WHAT NEEDS TO BE DONE:
Needed from the data below: every line from the one with "left shoulder: (377, 188, 1)" up to and including the one with "right elbow: (429, 207, -4)", repeated exactly and with nothing else.

---------- GIVEN RECORDS

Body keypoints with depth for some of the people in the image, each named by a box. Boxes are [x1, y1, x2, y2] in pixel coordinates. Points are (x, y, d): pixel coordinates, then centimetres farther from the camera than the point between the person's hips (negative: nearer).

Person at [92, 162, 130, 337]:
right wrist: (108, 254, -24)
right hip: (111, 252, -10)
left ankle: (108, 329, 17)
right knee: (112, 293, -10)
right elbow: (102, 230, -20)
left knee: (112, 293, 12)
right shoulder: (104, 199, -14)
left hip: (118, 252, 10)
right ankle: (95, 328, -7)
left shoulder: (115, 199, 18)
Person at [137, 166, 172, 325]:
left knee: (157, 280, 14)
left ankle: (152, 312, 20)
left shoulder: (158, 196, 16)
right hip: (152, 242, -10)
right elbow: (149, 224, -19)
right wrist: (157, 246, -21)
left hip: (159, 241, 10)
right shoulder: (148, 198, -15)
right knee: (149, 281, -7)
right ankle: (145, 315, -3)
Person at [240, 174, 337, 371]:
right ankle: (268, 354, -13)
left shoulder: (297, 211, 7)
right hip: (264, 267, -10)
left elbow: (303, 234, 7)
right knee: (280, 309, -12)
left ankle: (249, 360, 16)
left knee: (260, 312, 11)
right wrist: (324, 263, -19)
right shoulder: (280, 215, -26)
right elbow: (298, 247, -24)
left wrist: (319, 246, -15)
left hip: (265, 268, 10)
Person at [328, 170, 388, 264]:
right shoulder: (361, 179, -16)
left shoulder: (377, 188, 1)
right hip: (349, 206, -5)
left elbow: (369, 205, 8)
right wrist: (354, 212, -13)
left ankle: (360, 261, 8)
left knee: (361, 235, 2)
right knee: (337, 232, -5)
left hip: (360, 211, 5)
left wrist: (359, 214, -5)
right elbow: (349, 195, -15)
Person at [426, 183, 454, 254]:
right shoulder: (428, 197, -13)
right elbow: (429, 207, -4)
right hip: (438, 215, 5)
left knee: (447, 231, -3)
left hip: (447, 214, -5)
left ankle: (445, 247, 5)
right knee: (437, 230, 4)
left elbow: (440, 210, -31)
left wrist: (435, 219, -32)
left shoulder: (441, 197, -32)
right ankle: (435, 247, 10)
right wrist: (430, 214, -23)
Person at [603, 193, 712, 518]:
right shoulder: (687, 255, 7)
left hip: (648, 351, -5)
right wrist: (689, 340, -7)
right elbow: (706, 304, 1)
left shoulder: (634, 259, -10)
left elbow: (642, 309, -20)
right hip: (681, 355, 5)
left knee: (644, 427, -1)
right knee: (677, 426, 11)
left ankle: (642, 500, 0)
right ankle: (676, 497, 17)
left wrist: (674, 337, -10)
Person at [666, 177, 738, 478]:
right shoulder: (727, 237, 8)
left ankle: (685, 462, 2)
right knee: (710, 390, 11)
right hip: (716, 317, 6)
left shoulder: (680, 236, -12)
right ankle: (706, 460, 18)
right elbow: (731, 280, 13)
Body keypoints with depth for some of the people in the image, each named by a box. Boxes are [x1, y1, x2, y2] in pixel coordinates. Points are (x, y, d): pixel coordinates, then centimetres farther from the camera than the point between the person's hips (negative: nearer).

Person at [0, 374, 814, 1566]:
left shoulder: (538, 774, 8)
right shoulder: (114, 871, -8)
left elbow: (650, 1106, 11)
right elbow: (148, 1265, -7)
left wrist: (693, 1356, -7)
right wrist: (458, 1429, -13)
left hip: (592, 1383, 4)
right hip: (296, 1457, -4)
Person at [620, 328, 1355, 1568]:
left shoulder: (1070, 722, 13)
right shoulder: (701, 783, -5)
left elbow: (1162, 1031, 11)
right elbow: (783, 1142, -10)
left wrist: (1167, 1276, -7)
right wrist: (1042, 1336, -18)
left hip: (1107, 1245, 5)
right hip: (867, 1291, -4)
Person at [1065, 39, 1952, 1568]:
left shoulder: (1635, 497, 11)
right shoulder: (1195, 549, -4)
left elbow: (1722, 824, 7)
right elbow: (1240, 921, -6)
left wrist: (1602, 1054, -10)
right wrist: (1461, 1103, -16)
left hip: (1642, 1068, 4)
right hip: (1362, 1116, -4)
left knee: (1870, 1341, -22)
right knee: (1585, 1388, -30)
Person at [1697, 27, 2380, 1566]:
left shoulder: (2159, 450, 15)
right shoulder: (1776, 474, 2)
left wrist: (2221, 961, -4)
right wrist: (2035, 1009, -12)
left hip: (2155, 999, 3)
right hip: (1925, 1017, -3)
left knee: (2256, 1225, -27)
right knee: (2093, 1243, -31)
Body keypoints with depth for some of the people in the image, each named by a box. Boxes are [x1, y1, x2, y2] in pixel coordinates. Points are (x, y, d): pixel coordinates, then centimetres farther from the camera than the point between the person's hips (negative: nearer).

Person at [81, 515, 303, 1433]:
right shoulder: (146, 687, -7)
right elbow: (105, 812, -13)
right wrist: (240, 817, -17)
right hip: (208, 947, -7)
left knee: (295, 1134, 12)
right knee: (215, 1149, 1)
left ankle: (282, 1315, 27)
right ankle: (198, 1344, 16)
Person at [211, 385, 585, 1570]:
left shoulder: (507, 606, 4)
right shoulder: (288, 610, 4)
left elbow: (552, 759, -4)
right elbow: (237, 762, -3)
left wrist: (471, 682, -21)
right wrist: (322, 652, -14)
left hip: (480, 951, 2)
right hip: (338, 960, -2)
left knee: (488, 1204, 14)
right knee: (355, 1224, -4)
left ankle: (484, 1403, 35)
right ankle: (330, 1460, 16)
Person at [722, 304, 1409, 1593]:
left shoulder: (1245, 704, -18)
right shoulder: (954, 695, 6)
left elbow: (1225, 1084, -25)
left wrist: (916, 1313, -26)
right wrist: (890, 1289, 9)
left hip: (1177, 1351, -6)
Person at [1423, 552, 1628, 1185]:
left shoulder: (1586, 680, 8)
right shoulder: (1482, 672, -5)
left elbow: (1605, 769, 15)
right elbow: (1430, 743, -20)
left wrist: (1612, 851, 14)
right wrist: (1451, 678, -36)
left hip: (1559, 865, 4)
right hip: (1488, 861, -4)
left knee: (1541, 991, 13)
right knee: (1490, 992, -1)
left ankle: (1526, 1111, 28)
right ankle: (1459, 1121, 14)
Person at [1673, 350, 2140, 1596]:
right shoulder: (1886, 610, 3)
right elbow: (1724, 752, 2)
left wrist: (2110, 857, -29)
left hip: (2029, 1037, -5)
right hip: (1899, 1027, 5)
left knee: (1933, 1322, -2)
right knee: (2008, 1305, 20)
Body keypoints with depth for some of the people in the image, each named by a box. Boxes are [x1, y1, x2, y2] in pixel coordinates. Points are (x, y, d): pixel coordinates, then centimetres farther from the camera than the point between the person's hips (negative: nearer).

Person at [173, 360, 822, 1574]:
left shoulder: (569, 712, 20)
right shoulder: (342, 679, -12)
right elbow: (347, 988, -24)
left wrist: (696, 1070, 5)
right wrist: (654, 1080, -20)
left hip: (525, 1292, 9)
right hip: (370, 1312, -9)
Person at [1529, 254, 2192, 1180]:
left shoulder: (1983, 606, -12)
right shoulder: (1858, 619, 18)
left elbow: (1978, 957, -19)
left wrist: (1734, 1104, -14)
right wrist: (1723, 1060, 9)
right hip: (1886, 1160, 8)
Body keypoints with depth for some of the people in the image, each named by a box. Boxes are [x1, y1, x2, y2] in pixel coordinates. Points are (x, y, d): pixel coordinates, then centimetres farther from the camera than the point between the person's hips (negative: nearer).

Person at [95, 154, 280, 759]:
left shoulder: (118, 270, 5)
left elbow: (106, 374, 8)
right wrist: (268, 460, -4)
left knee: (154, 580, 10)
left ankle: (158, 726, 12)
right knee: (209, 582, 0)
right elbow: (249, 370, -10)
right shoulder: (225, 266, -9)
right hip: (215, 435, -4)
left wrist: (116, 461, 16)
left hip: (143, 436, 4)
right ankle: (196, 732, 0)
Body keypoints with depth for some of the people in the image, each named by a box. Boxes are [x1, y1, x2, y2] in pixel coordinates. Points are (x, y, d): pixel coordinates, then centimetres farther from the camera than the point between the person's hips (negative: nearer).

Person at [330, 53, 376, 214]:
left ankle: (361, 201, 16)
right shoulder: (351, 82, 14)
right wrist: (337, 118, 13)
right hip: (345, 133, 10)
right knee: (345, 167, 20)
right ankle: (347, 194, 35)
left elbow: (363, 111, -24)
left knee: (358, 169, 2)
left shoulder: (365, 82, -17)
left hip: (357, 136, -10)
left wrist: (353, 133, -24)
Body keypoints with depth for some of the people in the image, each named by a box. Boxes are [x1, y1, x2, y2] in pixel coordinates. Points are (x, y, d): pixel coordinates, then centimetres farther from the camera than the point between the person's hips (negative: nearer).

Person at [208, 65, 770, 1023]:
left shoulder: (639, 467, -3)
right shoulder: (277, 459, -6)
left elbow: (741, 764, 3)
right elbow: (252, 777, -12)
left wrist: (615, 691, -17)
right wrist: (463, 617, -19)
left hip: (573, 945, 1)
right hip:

--------------------

TASK SOLUTION:
left shoulder: (377, 188, 1)
right hip: (349, 206, -5)
left elbow: (369, 205, 8)
right wrist: (354, 212, -13)
left ankle: (360, 261, 8)
left knee: (361, 235, 2)
right knee: (337, 232, -5)
left hip: (360, 211, 5)
left wrist: (359, 214, -5)
right elbow: (349, 195, -15)
Person at [426, 183, 454, 254]:
right shoulder: (428, 197, -13)
right elbow: (429, 207, -4)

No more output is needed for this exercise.